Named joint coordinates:
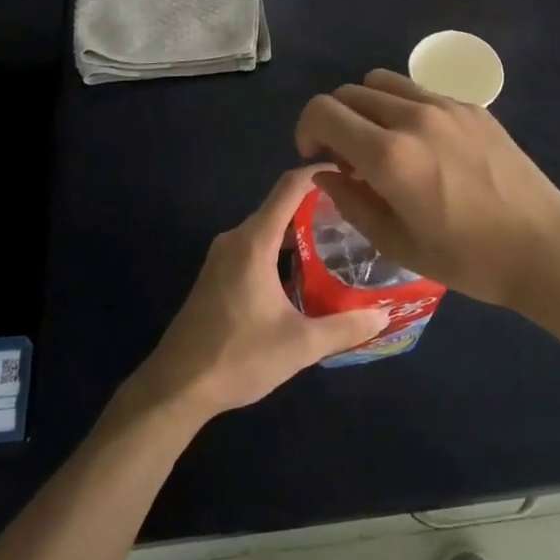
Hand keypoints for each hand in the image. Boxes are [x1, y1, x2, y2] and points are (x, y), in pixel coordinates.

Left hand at [124, 167, 389, 423]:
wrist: (175, 387)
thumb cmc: (237, 358)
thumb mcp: (299, 346)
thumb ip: (345, 327)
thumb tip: (384, 314)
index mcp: (253, 242)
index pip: (290, 187)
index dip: (320, 173)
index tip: (353, 172)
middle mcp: (236, 239)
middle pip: (280, 205)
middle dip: (319, 205)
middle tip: (358, 216)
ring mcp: (223, 257)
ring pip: (268, 228)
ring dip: (300, 230)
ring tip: (341, 242)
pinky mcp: (218, 275)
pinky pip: (256, 246)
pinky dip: (282, 248)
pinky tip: (306, 272)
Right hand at [294, 69, 559, 308]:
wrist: (544, 247)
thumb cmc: (469, 258)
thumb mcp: (398, 244)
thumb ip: (351, 203)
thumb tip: (326, 174)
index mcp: (389, 155)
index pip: (323, 112)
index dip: (306, 130)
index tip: (316, 157)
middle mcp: (412, 117)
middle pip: (349, 92)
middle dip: (334, 120)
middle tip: (347, 157)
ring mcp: (446, 106)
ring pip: (383, 82)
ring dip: (367, 107)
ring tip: (381, 143)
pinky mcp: (472, 107)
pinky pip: (420, 91)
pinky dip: (402, 106)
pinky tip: (422, 143)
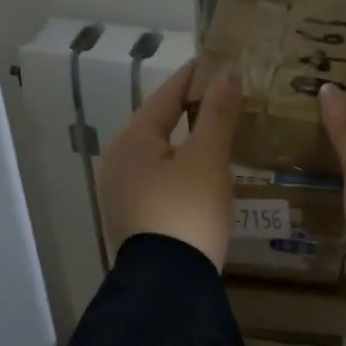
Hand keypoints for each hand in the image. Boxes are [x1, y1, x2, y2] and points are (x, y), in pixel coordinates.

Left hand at [99, 60, 240, 270]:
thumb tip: (227, 72)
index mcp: (132, 140)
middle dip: (187, 108)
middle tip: (218, 95)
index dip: (192, 77)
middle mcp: (118, 160)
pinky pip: (156, 176)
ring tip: (212, 129)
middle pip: (157, 123)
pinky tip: (196, 170)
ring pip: (156, 152)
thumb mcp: (208, 159)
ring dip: (183, 138)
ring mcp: (120, 191)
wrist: (169, 284)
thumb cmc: (188, 211)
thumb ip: (217, 114)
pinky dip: (177, 164)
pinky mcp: (131, 216)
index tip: (213, 61)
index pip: (166, 96)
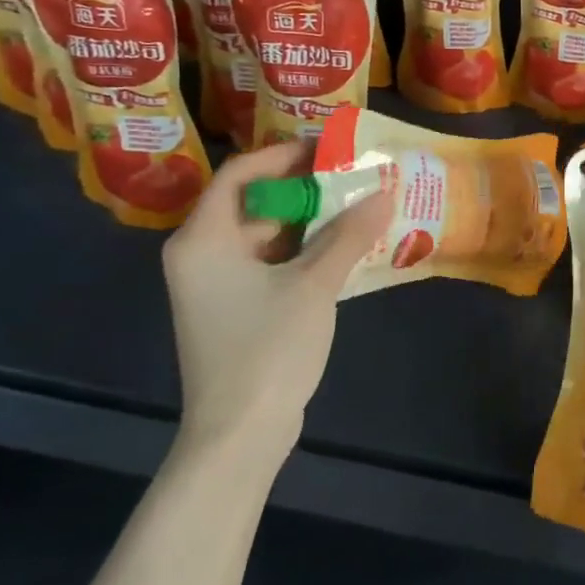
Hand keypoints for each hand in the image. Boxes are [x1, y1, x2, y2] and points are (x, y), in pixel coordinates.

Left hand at [161, 140, 393, 457]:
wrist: (240, 434)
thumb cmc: (267, 349)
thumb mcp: (313, 285)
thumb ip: (348, 235)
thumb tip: (384, 192)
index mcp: (202, 240)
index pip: (239, 174)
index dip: (282, 155)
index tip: (327, 149)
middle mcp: (200, 255)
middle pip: (252, 202)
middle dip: (302, 188)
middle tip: (350, 176)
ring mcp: (215, 285)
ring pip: (263, 234)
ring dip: (307, 220)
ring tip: (355, 206)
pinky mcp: (233, 308)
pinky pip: (268, 262)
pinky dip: (302, 250)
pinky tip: (342, 248)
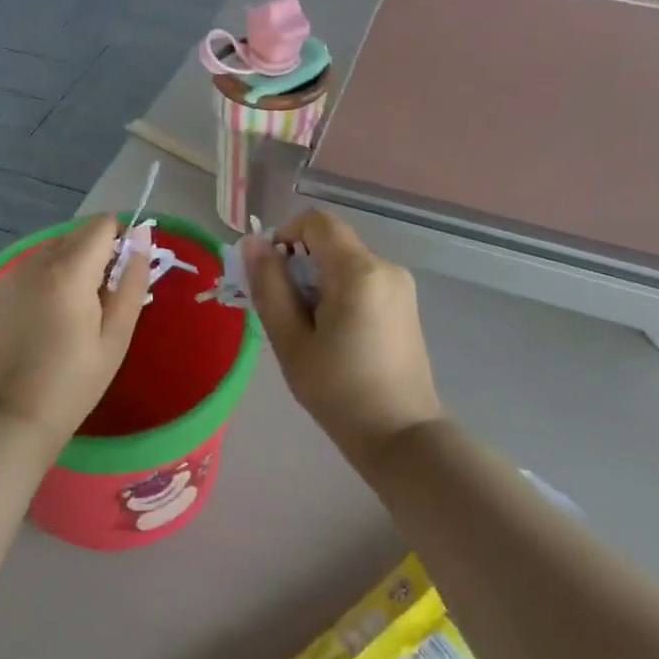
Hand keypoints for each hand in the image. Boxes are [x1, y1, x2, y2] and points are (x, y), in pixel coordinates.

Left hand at [0, 214, 150, 441]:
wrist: (9, 417)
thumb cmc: (73, 382)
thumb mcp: (116, 336)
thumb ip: (132, 281)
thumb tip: (142, 236)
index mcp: (68, 269)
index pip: (102, 224)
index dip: (121, 241)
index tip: (123, 277)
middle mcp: (35, 260)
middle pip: (77, 234)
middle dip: (97, 255)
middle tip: (102, 304)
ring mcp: (11, 274)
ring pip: (54, 249)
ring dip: (72, 266)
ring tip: (75, 315)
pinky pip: (33, 267)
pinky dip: (48, 279)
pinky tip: (48, 320)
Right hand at [245, 210, 443, 462]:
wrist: (401, 436)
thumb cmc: (338, 391)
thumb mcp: (291, 339)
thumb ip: (269, 285)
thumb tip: (253, 243)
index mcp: (359, 270)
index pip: (316, 222)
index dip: (285, 236)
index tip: (271, 277)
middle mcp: (386, 267)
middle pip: (330, 243)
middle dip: (299, 267)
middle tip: (284, 314)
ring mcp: (400, 286)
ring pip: (344, 263)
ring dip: (317, 284)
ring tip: (309, 332)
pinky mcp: (405, 304)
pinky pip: (361, 281)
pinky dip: (338, 295)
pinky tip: (334, 337)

* To do
Take every line from the data that contains the word "Left".

* Solution for this task
Left hand at [124, 167, 389, 423]:
Left hand at [99, 60, 240, 270]:
Left hand at [161, 140, 393, 457]:
Left hand at [0, 214, 150, 441]:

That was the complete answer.